STUDY MATERIAL section start

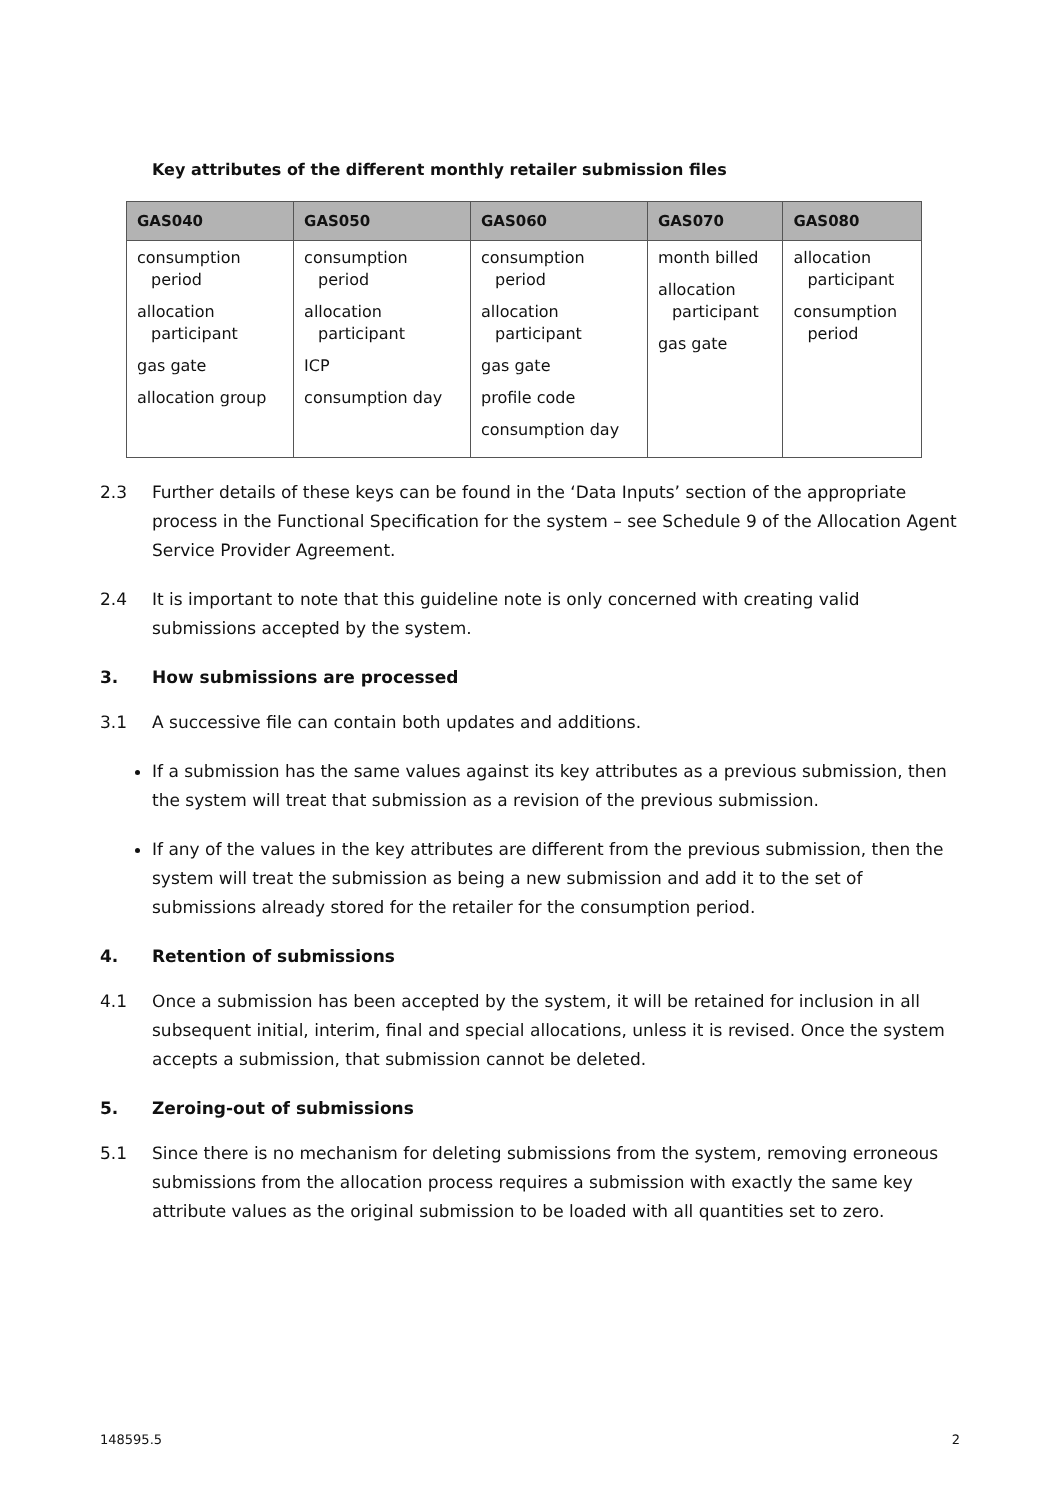Key attributes of the different monthly retailer submission files
| GAS040 | GAS050 | GAS060 | GAS070 | GAS080 |
| --- | --- | --- | --- | --- |
| consumption period allocation participant gas gate allocation group | consumption period allocation participant ICP consumption day | consumption period allocation participant gas gate profile code consumption day | month billed allocation participant gas gate | allocation participant consumption period |
2.3 Further details of these keys can be found in the ‘Data Inputs’ section of the appropriate process in the Functional Specification for the system – see Schedule 9 of the Allocation Agent Service Provider Agreement.
2.4 It is important to note that this guideline note is only concerned with creating valid submissions accepted by the system.
3. How submissions are processed
3.1 A successive file can contain both updates and additions.
If a submission has the same values against its key attributes as a previous submission, then the system will treat that submission as a revision of the previous submission.
If any of the values in the key attributes are different from the previous submission, then the system will treat the submission as being a new submission and add it to the set of submissions already stored for the retailer for the consumption period.
4. Retention of submissions
4.1 Once a submission has been accepted by the system, it will be retained for inclusion in all subsequent initial, interim, final and special allocations, unless it is revised. Once the system accepts a submission, that submission cannot be deleted.
5. Zeroing-out of submissions
5.1 Since there is no mechanism for deleting submissions from the system, removing erroneous submissions from the allocation process requires a submission with exactly the same key attribute values as the original submission to be loaded with all quantities set to zero.
148595.5 2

STUDY MATERIAL section end

#### INSTRUCTIONS TO FOLLOW
In the answer, the data should reappear exactly, with no pictures.

#### RESPONSE
Key attributes of the different monthly retailer submission files
| GAS040 | GAS050 | GAS060 | GAS070 | GAS080 |
| --- | --- | --- | --- | --- |
| consumption period allocation participant gas gate allocation group | consumption period allocation participant ICP consumption day | consumption period allocation participant gas gate profile code consumption day | month billed allocation participant gas gate | allocation participant consumption period |
2.3 Further details of these keys can be found in the ‘Data Inputs’ section of the appropriate process in the Functional Specification for the system – see Schedule 9 of the Allocation Agent Service Provider Agreement.
2.4 It is important to note that this guideline note is only concerned with creating valid submissions accepted by the system.
3. How submissions are processed
3.1 A successive file can contain both updates and additions.
If a submission has the same values against its key attributes as a previous submission, then the system will treat that submission as a revision of the previous submission.
If any of the values in the key attributes are different from the previous submission, then the system will treat the submission as being a new submission and add it to the set of submissions already stored for the retailer for the consumption period.
4. Retention of submissions
4.1 Once a submission has been accepted by the system, it will be retained for inclusion in all subsequent initial, interim, final and special allocations, unless it is revised. Once the system accepts a submission, that submission cannot be deleted.
5. Zeroing-out of submissions
5.1 Since there is no mechanism for deleting submissions from the system, removing erroneous submissions from the allocation process requires a submission with exactly the same key attribute values as the original submission to be loaded with all quantities set to zero.
148595.5 2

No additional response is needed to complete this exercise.